Publié le par lydiane

de Jonathan SAFRAN FOER.

1er livre lu dans le cadre du Family Challenge : un livre écrit par un auteur américain.

Extrêmement fort et incroyablement près

4ème de couverture :

Oskar Schell est inventeur, entomologiste, épistolier, francophile, pacifiste, consultant en informatique, végétalien, origamiste, percussionniste, astronome, collectionneur de pierres semi-précieuses, de papillons morts de mort naturelle, de cactées miniatures et de souvenirs des Beatles. Il a neuf ans.
Un an après la mort de son père dans les attentats du 11 septembre, Oskar trouve une clé. Persuadé qu'elle résoudra le mystère de la disparition de son père, il part à la recherche de la serrure qui lui correspond. Sa quête le mènera aux quatre coins de New York, à la rencontre d'inconnus qui lui révèleront l'histoire de sa famille.
Après le choc de Tout est illuminé, cet étonnant objet littéraire et typographique explore à nouveau, mais sur un autre registre, les chemins d'une mémoire à jamais perdue.
Quand tout a été oublié, il ne reste plus qu'à inventer.
"Pyrotechnique, énigmatique et, avant tout, extrêmement émouvant. Un exploit hors du commun." Salman Rushdie

Quand on feuillette le livre, on y trouve des photos, parfois étrange (une poignée de porte par exemple !), on y trouve des pages blanches avec une seule phrase au centre, ou des pages avec tellement de phases, qu'on ne distingue plus un seul mot. Aurai-je entre les mains, un ovni littéraire ?  Un style original pour une histoire qui semble "extrêmement forte" ? Je me suis donc lancée dans cette lecture avec beaucoup d'envie.
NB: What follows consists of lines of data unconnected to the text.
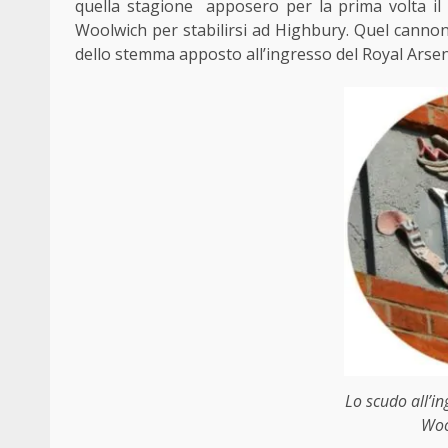
quella stagione apposero per la prima volta il
Woolwich per stabilirsi ad Highbury. Quel cannon
dello stemma apposto all’ingresso del Royal Arse
Lo scudo all’in
Woo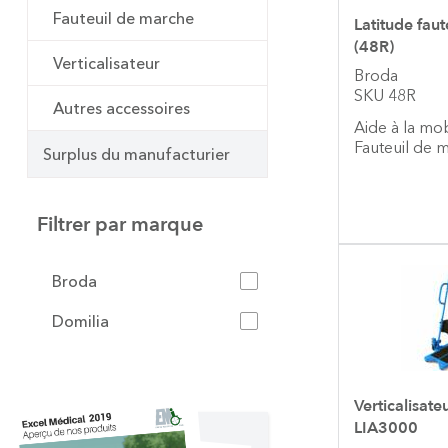
Fauteuil de marche
Latitude faut
(48R)
Verticalisateur
Broda
SKU 48R
Autres accessoires
Aide à la mob
Fauteuil de 
Surplus du manufacturier
Filtrer par marque
Broda
Domilia
Verticalisate
LIA3000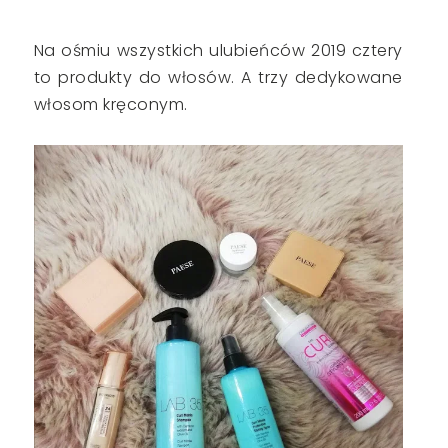
Na ośmiu wszystkich ulubieńców 2019 cztery
to produkty do włosów. A trzy dedykowane
włosom kręconym.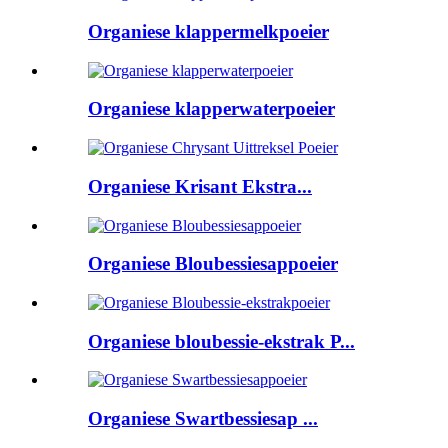
Organiese klappermelkpoeier
Organiese klapperwaterpoeier
Organiese Krisant Ekstra...
Organiese Bloubessiesappoeier
Organiese bloubessie-ekstrak P...
Organiese Swartbessiesap ...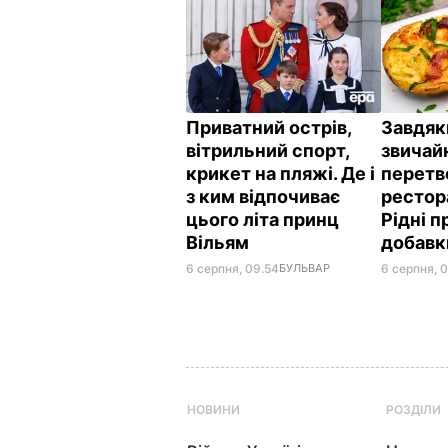
Приватний острів,
Завдяк
вітрильний спорт,
звичай
крикет на пляжі. Де і
перетв
з ким відпочиває
рестор
цього літа принц
Рідні 
Вільям
добав
6 серпня, 09.54
БУЛЬВАР
6 серпня, 
НОВИНИ
РОЗДІЛИ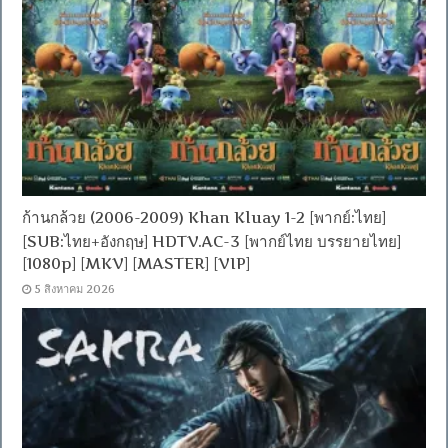
ก้านกล้วย (2006-2009) Khan Kluay 1-2 [พากย์:ไทย]
[SUB:ไทย+อังกฤษ] HDTV.AC-3 [พากย์ไทย บรรยายไทย]
[1080p] [MKV] [MASTER] [VIP]
5 สิงหาคม 2026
Mais au bout de quelques pages, je me suis dis que j'allais devoir m'accrocher ! Le style est particulier, bien sûr on est dans la tête d'un enfant de 9ans. Mais un enfant, sans doute, pas tout a fait comme les autres, un peu surdoué, un peu inadapté aux relations sociales, et avec une imagination débordante. Quand il trouve une clé dans les affaires de son père décédé dans les attentats du 11 septembre, il est persuadé qu'il s'agit d'un message laissé à son attention. Il va donc parcourir les rues de New York pour lever ce mystère.

Je n'ai pas adhéré...ni au personnage d'Oskar (un peu trop "spécial" pour moi), ni à l'histoire (qui partait un peu trop dans tous les sens), ni au style. J'ai vraiment eu un passage à vide à la moitier du roman, mais j'ai tout de même insisté pour connaitre la fin. J'ai d'ailleurs trouvé plus d'intérêt au dernier 1/4 du roman, ou alors je m'étais tout simplement habitué au style. En cherchant un peu sur internet pour rédiger cet article, j'ai découvert qu'un film a été tiré de ce roman. Le film a visiblement rencontré plus de succès que le roman au vue des commentaires que j'ai pu lire.